* [EXERCISE BRIEF] Please report each line of the data below that contains "Merlin".

Collected data

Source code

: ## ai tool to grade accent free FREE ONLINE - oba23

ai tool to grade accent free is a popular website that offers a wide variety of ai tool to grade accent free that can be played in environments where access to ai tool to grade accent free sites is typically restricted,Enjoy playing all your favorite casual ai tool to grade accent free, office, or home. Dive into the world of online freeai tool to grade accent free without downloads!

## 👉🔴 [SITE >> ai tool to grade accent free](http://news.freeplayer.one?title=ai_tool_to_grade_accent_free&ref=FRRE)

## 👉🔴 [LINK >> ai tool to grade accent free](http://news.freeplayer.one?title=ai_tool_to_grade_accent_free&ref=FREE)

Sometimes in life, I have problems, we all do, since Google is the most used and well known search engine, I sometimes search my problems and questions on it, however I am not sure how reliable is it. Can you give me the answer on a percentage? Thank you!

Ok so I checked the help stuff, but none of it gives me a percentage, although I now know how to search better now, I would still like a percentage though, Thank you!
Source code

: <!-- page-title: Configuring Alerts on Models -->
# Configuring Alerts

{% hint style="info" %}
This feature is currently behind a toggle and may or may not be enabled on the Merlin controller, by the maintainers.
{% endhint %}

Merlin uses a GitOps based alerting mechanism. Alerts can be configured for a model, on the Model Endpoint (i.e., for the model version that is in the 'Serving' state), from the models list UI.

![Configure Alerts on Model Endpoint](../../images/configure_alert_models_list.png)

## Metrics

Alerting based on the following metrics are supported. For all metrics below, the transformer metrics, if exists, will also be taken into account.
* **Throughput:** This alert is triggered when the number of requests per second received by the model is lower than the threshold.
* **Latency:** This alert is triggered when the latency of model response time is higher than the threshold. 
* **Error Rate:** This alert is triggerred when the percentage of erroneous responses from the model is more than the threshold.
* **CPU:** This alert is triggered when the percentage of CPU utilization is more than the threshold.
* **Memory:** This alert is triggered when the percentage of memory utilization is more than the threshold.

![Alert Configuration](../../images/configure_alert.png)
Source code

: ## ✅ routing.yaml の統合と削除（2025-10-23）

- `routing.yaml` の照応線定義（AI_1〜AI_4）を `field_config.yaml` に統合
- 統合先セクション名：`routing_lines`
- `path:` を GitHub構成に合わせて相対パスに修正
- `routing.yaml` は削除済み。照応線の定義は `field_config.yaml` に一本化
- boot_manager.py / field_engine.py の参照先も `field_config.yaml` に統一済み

* [THE ANSWER]
This feature is currently behind a toggle and may or may not be enabled on the Merlin controller, by the maintainers.
Merlin uses a GitOps based alerting mechanism. Alerts can be configured for a model, on the Model Endpoint (i.e., for the model version that is in the 'Serving' state), from the models list UI.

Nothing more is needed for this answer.